*Problem to work on:* Would you transcribe all of the data exactly, down to the last character?

[Saved data entries]
* * * * *
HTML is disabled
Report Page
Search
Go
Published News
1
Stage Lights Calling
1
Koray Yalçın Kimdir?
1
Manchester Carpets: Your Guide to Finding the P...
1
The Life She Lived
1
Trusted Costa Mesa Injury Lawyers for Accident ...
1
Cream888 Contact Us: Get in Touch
* * * * *
*The answer:*
HTML is disabled
Report Page
Search
Go
Published News
1
Stage Lights Calling
1
Koray Yalçın Kimdir?
1
Manchester Carpets: Your Guide to Finding the P...
1
The Life She Lived
1
Trusted Costa Mesa Injury Lawyers for Accident ...
1
Cream888 Contact Us: Get in Touch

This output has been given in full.